What is required: Count the lines of the material below that contain the string "list". Give only the number.

[Collected data]
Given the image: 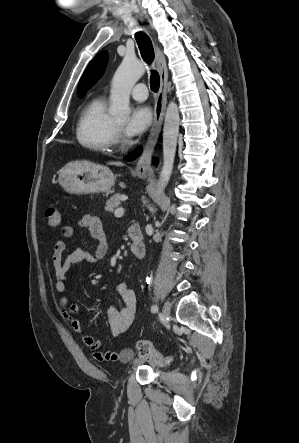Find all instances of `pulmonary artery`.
Masks as SVG:
<instances>
[{
  "label": "pulmonary artery",
  "instance_id": "e3ab8cb5",
  "mask_svg": "<svg viewBox=\"0 0 299 443\" xmlns=\"http://www.w3.org/2000/svg\"><path fill=\"white\" fill-rule=\"evenodd\" d=\"M131 96L137 101H144L148 97V90L145 84H136L131 90Z\"/></svg>",
  "mask_w": 299,
  "mask_h": 443
}]
</instances>
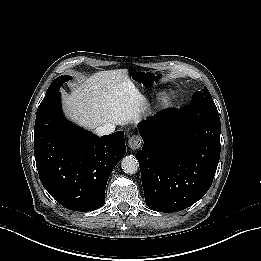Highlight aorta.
<instances>
[{
  "instance_id": "aorta-1",
  "label": "aorta",
  "mask_w": 261,
  "mask_h": 261,
  "mask_svg": "<svg viewBox=\"0 0 261 261\" xmlns=\"http://www.w3.org/2000/svg\"><path fill=\"white\" fill-rule=\"evenodd\" d=\"M121 168L127 174H135L139 170V162L134 156H126L121 161Z\"/></svg>"
}]
</instances>
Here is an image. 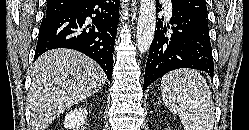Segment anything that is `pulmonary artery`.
<instances>
[{
	"label": "pulmonary artery",
	"mask_w": 249,
	"mask_h": 130,
	"mask_svg": "<svg viewBox=\"0 0 249 130\" xmlns=\"http://www.w3.org/2000/svg\"><path fill=\"white\" fill-rule=\"evenodd\" d=\"M165 6L167 13L170 15L172 13V4L171 0H161Z\"/></svg>",
	"instance_id": "1"
}]
</instances>
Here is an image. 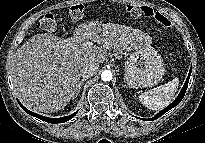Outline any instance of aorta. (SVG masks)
I'll list each match as a JSON object with an SVG mask.
<instances>
[{
	"label": "aorta",
	"instance_id": "762f6f07",
	"mask_svg": "<svg viewBox=\"0 0 205 143\" xmlns=\"http://www.w3.org/2000/svg\"><path fill=\"white\" fill-rule=\"evenodd\" d=\"M101 79L105 82L110 81L112 79V72L110 70H104L101 73Z\"/></svg>",
	"mask_w": 205,
	"mask_h": 143
}]
</instances>
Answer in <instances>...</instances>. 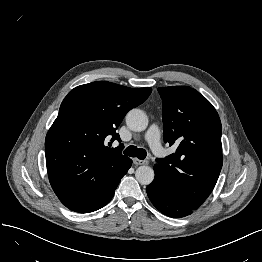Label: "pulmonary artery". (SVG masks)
Instances as JSON below:
<instances>
[{
	"label": "pulmonary artery",
	"mask_w": 262,
	"mask_h": 262,
	"mask_svg": "<svg viewBox=\"0 0 262 262\" xmlns=\"http://www.w3.org/2000/svg\"><path fill=\"white\" fill-rule=\"evenodd\" d=\"M145 140L148 142L149 146L151 147L152 151L159 157L163 155V147L160 142V132L157 125L153 124L149 127L146 135Z\"/></svg>",
	"instance_id": "pulmonary-artery-1"
}]
</instances>
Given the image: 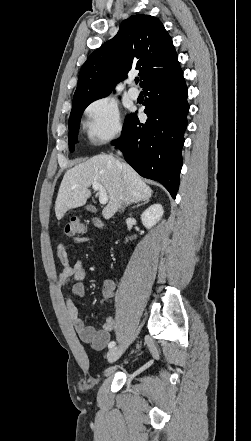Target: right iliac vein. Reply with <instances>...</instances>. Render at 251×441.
I'll return each mask as SVG.
<instances>
[{
	"mask_svg": "<svg viewBox=\"0 0 251 441\" xmlns=\"http://www.w3.org/2000/svg\"><path fill=\"white\" fill-rule=\"evenodd\" d=\"M125 349H126V346L114 347V348L110 349V351L107 354L108 362L114 363L115 361H117L121 357V355L123 354Z\"/></svg>",
	"mask_w": 251,
	"mask_h": 441,
	"instance_id": "1",
	"label": "right iliac vein"
}]
</instances>
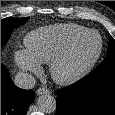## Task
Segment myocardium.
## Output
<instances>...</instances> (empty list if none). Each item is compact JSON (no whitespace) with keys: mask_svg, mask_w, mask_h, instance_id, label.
<instances>
[{"mask_svg":"<svg viewBox=\"0 0 115 115\" xmlns=\"http://www.w3.org/2000/svg\"><path fill=\"white\" fill-rule=\"evenodd\" d=\"M95 34L98 37L99 45L96 52L88 59L77 61L75 58L76 49L80 42L87 36ZM103 50V39L100 33L88 29L76 36L67 47L50 62V74L55 82L61 85L72 84L83 78L95 66Z\"/></svg>","mask_w":115,"mask_h":115,"instance_id":"f54148a6","label":"myocardium"}]
</instances>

Answer to this problem: 2